## begin Provided records
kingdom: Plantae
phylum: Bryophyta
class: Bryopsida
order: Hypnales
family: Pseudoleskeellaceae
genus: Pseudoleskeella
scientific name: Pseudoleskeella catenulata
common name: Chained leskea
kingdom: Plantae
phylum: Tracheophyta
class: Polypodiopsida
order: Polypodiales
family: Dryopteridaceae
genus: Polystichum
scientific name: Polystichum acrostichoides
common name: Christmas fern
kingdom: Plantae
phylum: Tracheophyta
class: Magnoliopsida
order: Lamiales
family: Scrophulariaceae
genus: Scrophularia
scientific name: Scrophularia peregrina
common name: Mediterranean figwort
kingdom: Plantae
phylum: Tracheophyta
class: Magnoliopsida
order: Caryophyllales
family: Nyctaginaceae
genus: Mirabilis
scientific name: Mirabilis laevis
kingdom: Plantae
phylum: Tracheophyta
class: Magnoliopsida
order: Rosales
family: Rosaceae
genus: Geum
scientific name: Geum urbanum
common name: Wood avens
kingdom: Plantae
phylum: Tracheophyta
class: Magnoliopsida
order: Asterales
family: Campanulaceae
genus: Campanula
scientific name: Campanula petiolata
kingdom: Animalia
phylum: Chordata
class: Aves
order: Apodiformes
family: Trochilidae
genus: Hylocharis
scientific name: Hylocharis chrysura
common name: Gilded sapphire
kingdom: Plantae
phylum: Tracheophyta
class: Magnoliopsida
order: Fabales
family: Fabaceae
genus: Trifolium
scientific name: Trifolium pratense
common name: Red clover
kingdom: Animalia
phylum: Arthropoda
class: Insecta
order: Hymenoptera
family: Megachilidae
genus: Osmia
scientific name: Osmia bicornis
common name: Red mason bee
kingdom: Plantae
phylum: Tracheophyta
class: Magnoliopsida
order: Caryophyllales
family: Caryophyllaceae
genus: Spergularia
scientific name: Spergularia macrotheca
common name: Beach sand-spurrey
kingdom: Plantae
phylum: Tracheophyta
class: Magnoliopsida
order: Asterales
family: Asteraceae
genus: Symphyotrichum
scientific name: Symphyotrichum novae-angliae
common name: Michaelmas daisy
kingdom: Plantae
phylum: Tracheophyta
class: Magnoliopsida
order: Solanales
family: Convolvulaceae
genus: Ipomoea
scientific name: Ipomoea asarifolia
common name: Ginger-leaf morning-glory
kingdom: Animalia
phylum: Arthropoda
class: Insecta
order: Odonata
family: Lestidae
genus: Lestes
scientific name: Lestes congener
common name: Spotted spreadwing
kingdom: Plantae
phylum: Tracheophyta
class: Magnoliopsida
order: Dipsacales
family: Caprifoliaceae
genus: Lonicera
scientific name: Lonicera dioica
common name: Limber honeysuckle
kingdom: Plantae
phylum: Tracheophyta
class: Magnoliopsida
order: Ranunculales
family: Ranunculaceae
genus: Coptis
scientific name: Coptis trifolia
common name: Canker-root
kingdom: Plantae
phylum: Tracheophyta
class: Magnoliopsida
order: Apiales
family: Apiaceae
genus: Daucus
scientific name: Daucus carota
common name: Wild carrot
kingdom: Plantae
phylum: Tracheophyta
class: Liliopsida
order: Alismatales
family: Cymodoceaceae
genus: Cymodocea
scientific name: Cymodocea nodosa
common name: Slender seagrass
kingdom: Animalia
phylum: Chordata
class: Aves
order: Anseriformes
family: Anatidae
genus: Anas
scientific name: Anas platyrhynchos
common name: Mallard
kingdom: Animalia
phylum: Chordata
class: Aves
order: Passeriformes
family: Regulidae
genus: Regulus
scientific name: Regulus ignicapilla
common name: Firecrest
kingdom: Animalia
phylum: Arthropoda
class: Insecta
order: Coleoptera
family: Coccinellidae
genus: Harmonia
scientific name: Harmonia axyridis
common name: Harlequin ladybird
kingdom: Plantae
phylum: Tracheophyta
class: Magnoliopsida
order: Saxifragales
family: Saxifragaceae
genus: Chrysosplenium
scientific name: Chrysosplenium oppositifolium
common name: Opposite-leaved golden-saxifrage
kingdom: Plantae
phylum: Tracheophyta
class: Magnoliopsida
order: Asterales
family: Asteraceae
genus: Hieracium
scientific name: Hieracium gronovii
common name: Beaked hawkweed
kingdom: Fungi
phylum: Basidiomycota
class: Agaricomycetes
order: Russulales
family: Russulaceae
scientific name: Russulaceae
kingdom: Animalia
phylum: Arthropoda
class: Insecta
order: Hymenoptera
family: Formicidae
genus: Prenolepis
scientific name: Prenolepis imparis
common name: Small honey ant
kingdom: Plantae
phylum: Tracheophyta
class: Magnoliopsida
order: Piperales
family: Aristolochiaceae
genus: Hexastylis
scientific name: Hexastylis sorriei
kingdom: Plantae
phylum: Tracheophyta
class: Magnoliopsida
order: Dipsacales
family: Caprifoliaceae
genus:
## end Provided records
What is asked: Present every line of the listing above as a numbered list, omitting any blank lines.

Solution to the problem:
1. kingdom: Plantae
2. phylum: Bryophyta
3. class: Bryopsida
4. order: Hypnales
5. family: Pseudoleskeellaceae
6. genus: Pseudoleskeella
7. scientific name: Pseudoleskeella catenulata
8. common name: Chained leskea
9. kingdom: Plantae
10. phylum: Tracheophyta
11. class: Polypodiopsida
12. order: Polypodiales
13. family: Dryopteridaceae
14. genus: Polystichum
15. scientific name: Polystichum acrostichoides
16. common name: Christmas fern
17. kingdom: Plantae
18. phylum: Tracheophyta
19. class: Magnoliopsida
20. order: Lamiales
21. family: Scrophulariaceae
22. genus: Scrophularia
23. scientific name: Scrophularia peregrina
24. common name: Mediterranean figwort
25. kingdom: Plantae
26. phylum: Tracheophyta
27. class: Magnoliopsida
28. order: Caryophyllales
29. family: Nyctaginaceae
30. genus: Mirabilis
31. scientific name: Mirabilis laevis
32. kingdom: Plantae
33. phylum: Tracheophyta
34. class: Magnoliopsida
35. order: Rosales
36. family: Rosaceae
37. genus: Geum
38. scientific name: Geum urbanum
39. common name: Wood avens
40. kingdom: Plantae
41. phylum: Tracheophyta
42. class: Magnoliopsida
43. order: Asterales
44. family: Campanulaceae
45. genus: Campanula
46. scientific name: Campanula petiolata
47. kingdom: Animalia
48. phylum: Chordata
49. class: Aves
50. order: Apodiformes
51. family: Trochilidae
52. genus: Hylocharis
53. scientific name: Hylocharis chrysura
54. common name: Gilded sapphire
55. kingdom: Plantae
56. phylum: Tracheophyta
57. class: Magnoliopsida
58. order: Fabales
59. family: Fabaceae
60. genus: Trifolium
61. scientific name: Trifolium pratense
62. common name: Red clover
63. kingdom: Animalia
64. phylum: Arthropoda
65. class: Insecta
66. order: Hymenoptera
67. family: Megachilidae
68. genus: Osmia
69. scientific name: Osmia bicornis
70. common name: Red mason bee
71. kingdom: Plantae
72. phylum: Tracheophyta
73. class: Magnoliopsida
74. order: Caryophyllales
75. family: Caryophyllaceae
76. genus: Spergularia
77. scientific name: Spergularia macrotheca
78. common name: Beach sand-spurrey
79. kingdom: Plantae
80. phylum: Tracheophyta
81. class: Magnoliopsida
82. order: Asterales
83. family: Asteraceae
84. genus: Symphyotrichum
85. scientific name: Symphyotrichum novae-angliae
86. common name: Michaelmas daisy
87. kingdom: Plantae
88. phylum: Tracheophyta
89. class: Magnoliopsida
90. order: Solanales
91. family: Convolvulaceae
92. genus: Ipomoea
93. scientific name: Ipomoea asarifolia
94. common name: Ginger-leaf morning-glory
95. kingdom: Animalia
96. phylum: Arthropoda
97. class: Insecta
98. order: Odonata
99. family: Lestidae
100. genus: Lestes
101. scientific name: Lestes congener
102. common name: Spotted spreadwing
103. kingdom: Plantae
104. phylum: Tracheophyta
105. class: Magnoliopsida
106. order: Dipsacales
107. family: Caprifoliaceae
108. genus: Lonicera
109. scientific name: Lonicera dioica
110. common name: Limber honeysuckle
111. kingdom: Plantae
112. phylum: Tracheophyta
113. class: Magnoliopsida
114. order: Ranunculales
115. family: Ranunculaceae
116. genus: Coptis
117. scientific name: Coptis trifolia
118. common name: Canker-root
119. kingdom: Plantae
120. phylum: Tracheophyta
121. class: Magnoliopsida
122. order: Apiales
123. family: Apiaceae
124. genus: Daucus
125. scientific name: Daucus carota
126. common name: Wild carrot
127. kingdom: Plantae
128. phylum: Tracheophyta
129. class: Liliopsida
130. order: Alismatales
131. family: Cymodoceaceae
132. genus: Cymodocea
133. scientific name: Cymodocea nodosa
134. common name: Slender seagrass
135. kingdom: Animalia
136. phylum: Chordata
137. class: Aves
138. order: Anseriformes
139. family: Anatidae
140. genus: Anas
141. scientific name: Anas platyrhynchos
142. common name: Mallard
143. kingdom: Animalia
144. phylum: Chordata
145. class: Aves
146. order: Passeriformes
147. family: Regulidae
148. genus: Regulus
149. scientific name: Regulus ignicapilla
150. common name: Firecrest
151. kingdom: Animalia
152. phylum: Arthropoda
153. class: Insecta
154. order: Coleoptera
155. family: Coccinellidae
156. genus: Harmonia
157. scientific name: Harmonia axyridis
158. common name: Harlequin ladybird
159. kingdom: Plantae
160. phylum: Tracheophyta
161. class: Magnoliopsida
162. order: Saxifragales
163. family: Saxifragaceae
164. genus: Chrysosplenium
165. scientific name: Chrysosplenium oppositifolium
166. common name: Opposite-leaved golden-saxifrage
167. kingdom: Plantae
168. phylum: Tracheophyta
169. class: Magnoliopsida
170. order: Asterales
171. family: Asteraceae
172. genus: Hieracium
173. scientific name: Hieracium gronovii
174. common name: Beaked hawkweed
175. kingdom: Fungi
176. phylum: Basidiomycota
177. class: Agaricomycetes
178. order: Russulales
179. family: Russulaceae
180. scientific name: Russulaceae
181. kingdom: Animalia
182. phylum: Arthropoda
183. class: Insecta
184. order: Hymenoptera
185. family: Formicidae
186. genus: Prenolepis
187. scientific name: Prenolepis imparis
188. common name: Small honey ant
189. kingdom: Plantae
190. phylum: Tracheophyta
191. class: Magnoliopsida
192. order: Piperales
193. family: Aristolochiaceae
194. genus: Hexastylis
195. scientific name: Hexastylis sorriei
196. kingdom: Plantae
197. phylum: Tracheophyta
198. class: Magnoliopsida
199. order: Dipsacales
200. family: Caprifoliaceae
201. genus:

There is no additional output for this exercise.